Interlocutores do Planalto farão rodada de conversas com líderes partidários em busca de melhorar a relação com a Câmara e o Senado.

O governo do presidente Luiz Inácio Lula da Silva (PT) tenta ajustar a relação com o Congresso Nacional e começa nesta semana uma nova rodada de conversas com líderes e partidos políticos.
Derrotado duas vezes na Câmara dos Deputados, governo comunista do PT tenta um revés em nova investida visando garantir votos por meio de barganhas, ou seja, compra de apoio com dinheiro de emendas parlamentares.
O governo já sofreu dois duros golpes no plenário da casa legislativa, incluindo a derrubada dos decretos do presidente que mudam a regulamentação do marco legal do saneamento básico e a retirada de pauta do projeto da Lei da Censura.
Ocorre que, além de não possuir até agora um plano de governo eficiente para o Brasil, o Palácio do Planalto também peca muito na articulação política, o que, segundo analistas, demonstra grande fragilidade em obter maioria na Câmara e no Senado.
Medidas impopulares, como o reajuste de apenas R$ 18 no salário mínimo e o fim de vários benefícios garantidos pelo governo de Jair Bolsonaro (PL), também estão revoltando a todos, incluindo os próprios eleitores do presidente Lula.
A popularidade do presidente em baixa é a prova da ineficiencia do governo, conforme os analistas.
No episódio mais recente, Lula irritou os presidentes da Câmara, Arthur Lira (PP-AL), e do Senado, Rodrigo Pacheco (PSD-MG), ao levar o assunto da privatização da Eletrobras para a Justiça.
Em entrevista exclusiva à CNN, o Ministro de Minas e Energia, Alexandre Silveira, defendeu a ação do governo no STF (Supremo Tribunal Federal), que tenta mudar regras da privatização da Eletrobras.
O que a medida busca é restabelecer os direitos políticos da União. Entretanto, isso não impede que continuem as discussões dentro do governo sobre a possibilidade de discutir juridicamente até mesmo a privatização.
Rever as regras da privatização da Eletrobras é mais uma escolha da administração comunista que mexe com decisões do Congresso e foi mal recebida.
Em um evento em São Paulo na a segunda-feira (8), Pacheco disse que o governo precisa aceitar essa realidade.
“Nós fizemos uma opção legislativa de capitalização da Eletrobras. Foi algo muito debatido na Câmara e no Senado. De modo que nós consideramos essa uma realidade do Brasil. É muito importante que se pudesse aceitar essa realidade, para valorizar a Eletrobras”, afirmou o presidente do Senado.
Pacheco é contra as mudanças feitas por Lula no marco do saneamento e disse que há uma tendência no Senado de aprovar o decreto legislativo – já aprovado na Câmara – que derrubou parte das alterações.
Lira também criticou a decisão do governo de mexer no marco do saneamento e reclamou da articulação política do Planalto.

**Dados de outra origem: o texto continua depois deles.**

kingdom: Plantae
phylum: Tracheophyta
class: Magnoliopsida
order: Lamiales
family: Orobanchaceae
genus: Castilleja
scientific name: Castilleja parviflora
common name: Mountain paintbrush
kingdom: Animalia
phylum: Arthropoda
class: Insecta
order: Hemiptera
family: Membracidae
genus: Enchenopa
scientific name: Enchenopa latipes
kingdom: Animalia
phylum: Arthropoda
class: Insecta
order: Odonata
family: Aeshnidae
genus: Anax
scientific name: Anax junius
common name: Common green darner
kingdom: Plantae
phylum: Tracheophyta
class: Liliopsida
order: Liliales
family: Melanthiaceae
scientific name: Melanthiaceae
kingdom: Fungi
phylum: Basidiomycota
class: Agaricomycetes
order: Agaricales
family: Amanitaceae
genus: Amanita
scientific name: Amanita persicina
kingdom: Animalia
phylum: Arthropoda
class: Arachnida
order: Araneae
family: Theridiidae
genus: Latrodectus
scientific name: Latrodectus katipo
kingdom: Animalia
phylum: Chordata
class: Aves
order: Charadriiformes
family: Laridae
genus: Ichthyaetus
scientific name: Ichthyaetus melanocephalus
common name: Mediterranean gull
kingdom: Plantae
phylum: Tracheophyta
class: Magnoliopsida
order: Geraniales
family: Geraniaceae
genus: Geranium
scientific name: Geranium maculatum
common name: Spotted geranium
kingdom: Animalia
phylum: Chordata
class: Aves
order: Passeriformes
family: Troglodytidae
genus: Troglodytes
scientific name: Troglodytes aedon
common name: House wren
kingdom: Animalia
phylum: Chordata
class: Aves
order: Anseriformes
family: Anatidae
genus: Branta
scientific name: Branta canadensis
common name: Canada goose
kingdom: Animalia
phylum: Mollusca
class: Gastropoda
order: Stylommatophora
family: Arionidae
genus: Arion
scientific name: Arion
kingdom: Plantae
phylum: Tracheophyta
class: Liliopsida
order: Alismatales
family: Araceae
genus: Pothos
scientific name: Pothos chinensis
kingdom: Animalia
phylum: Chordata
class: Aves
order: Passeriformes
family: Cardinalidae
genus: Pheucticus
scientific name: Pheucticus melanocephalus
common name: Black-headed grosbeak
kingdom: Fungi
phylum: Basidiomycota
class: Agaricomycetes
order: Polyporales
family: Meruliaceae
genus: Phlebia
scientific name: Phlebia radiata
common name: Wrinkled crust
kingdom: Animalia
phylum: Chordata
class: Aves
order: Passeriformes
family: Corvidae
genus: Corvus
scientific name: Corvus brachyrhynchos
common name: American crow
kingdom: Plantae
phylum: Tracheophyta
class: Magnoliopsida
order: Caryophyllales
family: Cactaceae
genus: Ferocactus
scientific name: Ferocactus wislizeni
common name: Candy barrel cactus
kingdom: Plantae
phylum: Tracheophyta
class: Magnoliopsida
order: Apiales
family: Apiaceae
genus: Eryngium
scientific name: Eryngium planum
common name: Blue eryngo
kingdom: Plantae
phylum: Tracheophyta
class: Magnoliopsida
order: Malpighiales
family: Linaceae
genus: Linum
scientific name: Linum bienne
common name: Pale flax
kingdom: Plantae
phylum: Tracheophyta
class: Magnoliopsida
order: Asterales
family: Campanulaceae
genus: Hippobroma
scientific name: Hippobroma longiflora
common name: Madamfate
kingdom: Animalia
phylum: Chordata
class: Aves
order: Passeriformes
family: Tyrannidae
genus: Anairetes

“Não estamos buscando que Lula troque ministros. O que está faltando não são trocas individuais, o que está faltando é a mentalidade do conjunto dos ministros do governo entenderem que a relação política com o Congresso não é a mesma de 20 anos atrás. Enquanto não houver mudança de pensamento, de mentalidade, com nível de aumento de protagonismo do Congresso Nacional, os choques acontecerão.”
Foi o que aconteceu com o projeto de lei da Censura, retirado da pauta em 2 de maio, a pedido do próprio relator, deputado Orlando Silva (PCdoB-SP), em meio à incerteza se o governo conseguiria a maioria dos votos para aprovação.
Os impasses no Congresso acenderam o sinal de alerta no governo. O ministro da Secretaria de Relações Institucionais, Alexandre Padilha, disse que vai fazer reuniões com os partidos que comandam ministérios.
Em outra frente, a administração tenta amenizar a queixa sobre a não liberação de emendas parlamentares e, para isso, deve acelerar os chamados “restos a pagar”, que são as emendas do orçamento passado.
Padilha também rebateu as críticas sobre a articulação política. “Estou acostumado às tarefas deste cargo, não sou marinheiro de primeira viagem”, explicou.
O ministro tenta agora apoio para os projetos que ainda serão analisados, como o novo marco fiscal e a reforma tributária, e minimizou as últimas derrotas no Congresso.
“É raríssimo time ser campeão invicto. Num campeonato, você empata, você perde, mas para ser campeão, você não pode perder a final. E tenho certeza absoluta de que estamos construindo uma base, sob a liderança do presidente Lula, para ganhar, ser vitorioso naquelas que são as votações mais prioritárias”, continuou Padilha.